TASK ITEM
In the post about the game's NPCs, list every method call written out for the NPC named "batman".

--- READING TEXT ---

I've been working on a RPG / Interactive Fiction game for a few years now - mostly to teach myself programming. I've got it working in VB.NET, and now I am porting it to C# (So I can learn C#).
The problem is - though it works in VB.NET - I'm sure I was not doing it right. It's a complex thing to try to explain, as I'm trying to build what seems like 'AI' in to the NPC's, something like you would see in Skyrim.... but here goes...
My game is basically a 2D first person, simply RPG. The problem I am having getting my head around, is the NPC's. In the VB.NET version, I was able to make it work, by creating a single NPC class, assigning it variables and methods, and then - when a situation was too much to be put in the class method, I was linking to a Method which would handle anything else an NPC could do.
ie: If an NPC was named "batman", for example, I could easily have batman.eat() , batman.sleep(), batman.die(), etc.
Where is got complicated - was when I need batman specifically do something no other NPC could do. (And my game has 50+ NPC's).
ie: I want Batman to ask The_Joker "What do you know about the Riddler?". The reason this is complicated is, I want to give many options of dialog based on the state of the game... so... for example.... (I handled all the conditions based on hardcoded IF statements, in the game - which, is probably the wrong way to do it).

--- GIVEN RECORDS ---

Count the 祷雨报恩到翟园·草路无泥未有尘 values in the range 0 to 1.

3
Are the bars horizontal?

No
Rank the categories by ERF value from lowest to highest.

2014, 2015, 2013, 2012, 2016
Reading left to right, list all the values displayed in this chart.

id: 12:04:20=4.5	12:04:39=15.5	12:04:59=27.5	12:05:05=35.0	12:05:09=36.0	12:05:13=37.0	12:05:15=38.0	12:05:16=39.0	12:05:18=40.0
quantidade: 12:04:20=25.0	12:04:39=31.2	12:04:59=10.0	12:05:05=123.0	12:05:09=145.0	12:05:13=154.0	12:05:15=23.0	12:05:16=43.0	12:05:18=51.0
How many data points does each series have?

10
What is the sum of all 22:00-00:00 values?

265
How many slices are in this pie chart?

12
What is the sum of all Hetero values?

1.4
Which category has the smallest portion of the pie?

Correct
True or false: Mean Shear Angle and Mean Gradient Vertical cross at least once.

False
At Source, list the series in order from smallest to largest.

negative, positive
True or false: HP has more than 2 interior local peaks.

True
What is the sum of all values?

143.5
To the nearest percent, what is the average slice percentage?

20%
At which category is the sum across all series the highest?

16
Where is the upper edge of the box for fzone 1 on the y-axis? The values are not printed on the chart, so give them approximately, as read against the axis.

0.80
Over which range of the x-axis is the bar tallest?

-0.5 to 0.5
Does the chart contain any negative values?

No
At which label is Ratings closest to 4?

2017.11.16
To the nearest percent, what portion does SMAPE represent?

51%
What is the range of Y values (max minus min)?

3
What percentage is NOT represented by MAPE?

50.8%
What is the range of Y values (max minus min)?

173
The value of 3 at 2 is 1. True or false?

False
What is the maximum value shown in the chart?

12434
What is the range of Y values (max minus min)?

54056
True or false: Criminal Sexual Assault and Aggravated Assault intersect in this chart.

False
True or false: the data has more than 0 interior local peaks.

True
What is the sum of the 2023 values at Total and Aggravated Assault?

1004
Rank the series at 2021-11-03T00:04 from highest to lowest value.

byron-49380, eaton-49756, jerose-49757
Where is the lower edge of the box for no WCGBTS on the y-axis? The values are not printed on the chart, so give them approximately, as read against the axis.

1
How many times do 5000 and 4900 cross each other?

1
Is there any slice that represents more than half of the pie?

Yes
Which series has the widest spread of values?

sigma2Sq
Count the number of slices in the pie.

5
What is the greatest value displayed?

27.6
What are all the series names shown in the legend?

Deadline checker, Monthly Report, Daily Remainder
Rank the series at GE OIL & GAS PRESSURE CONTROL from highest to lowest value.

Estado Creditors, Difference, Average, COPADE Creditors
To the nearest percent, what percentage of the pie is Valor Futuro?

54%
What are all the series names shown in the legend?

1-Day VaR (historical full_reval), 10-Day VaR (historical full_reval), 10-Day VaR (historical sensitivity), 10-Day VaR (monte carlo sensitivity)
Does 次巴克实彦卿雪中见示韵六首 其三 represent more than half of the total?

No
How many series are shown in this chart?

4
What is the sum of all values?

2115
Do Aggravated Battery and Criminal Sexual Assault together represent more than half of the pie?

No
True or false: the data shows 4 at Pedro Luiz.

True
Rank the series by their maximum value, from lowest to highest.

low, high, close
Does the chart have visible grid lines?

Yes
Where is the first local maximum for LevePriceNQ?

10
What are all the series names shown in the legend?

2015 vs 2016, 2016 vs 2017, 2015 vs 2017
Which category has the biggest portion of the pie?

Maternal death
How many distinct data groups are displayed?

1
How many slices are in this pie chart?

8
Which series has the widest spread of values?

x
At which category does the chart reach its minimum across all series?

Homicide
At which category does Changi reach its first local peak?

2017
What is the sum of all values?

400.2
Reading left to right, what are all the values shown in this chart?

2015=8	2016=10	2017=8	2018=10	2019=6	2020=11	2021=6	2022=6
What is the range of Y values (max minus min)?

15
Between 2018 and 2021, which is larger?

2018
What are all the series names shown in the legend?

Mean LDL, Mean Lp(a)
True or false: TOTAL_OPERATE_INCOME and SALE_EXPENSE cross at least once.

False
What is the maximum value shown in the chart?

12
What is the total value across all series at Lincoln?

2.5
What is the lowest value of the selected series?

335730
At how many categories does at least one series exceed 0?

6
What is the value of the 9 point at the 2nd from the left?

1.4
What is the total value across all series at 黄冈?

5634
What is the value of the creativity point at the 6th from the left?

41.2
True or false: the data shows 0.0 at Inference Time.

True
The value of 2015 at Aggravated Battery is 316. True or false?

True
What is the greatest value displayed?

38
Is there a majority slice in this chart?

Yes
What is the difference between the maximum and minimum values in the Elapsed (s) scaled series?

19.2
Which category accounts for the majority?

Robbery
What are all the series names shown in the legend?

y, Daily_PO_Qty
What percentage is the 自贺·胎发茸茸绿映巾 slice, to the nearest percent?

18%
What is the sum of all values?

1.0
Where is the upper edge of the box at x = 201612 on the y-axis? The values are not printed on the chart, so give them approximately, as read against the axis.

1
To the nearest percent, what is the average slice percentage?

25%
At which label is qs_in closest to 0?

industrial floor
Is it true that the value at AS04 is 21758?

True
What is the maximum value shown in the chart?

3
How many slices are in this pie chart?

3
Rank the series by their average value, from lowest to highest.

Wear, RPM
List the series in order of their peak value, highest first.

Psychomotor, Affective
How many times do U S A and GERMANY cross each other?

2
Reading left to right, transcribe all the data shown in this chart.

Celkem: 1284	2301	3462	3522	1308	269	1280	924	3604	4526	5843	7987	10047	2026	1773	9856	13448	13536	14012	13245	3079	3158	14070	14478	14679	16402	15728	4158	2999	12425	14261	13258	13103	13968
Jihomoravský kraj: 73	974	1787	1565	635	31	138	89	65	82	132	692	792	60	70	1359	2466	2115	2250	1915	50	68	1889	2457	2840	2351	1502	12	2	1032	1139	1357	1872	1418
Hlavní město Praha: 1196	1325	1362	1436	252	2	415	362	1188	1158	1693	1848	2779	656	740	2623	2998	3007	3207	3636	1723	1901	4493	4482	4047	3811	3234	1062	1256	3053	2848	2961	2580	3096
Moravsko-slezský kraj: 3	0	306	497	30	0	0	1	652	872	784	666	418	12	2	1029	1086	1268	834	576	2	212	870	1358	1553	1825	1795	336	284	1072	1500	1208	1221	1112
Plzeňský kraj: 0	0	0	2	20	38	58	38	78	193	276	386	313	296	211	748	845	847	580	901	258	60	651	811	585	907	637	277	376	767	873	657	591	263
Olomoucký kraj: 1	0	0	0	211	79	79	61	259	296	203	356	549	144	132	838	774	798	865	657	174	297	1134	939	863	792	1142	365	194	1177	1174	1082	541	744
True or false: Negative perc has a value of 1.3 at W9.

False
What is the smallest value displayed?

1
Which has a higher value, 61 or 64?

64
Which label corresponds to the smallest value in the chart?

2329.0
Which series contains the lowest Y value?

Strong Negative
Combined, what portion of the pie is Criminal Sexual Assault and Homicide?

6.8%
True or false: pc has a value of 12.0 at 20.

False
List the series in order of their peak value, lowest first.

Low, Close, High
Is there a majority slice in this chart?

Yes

---

RESPONSE AREA
batman.eat(), batman.sleep(), batman.die()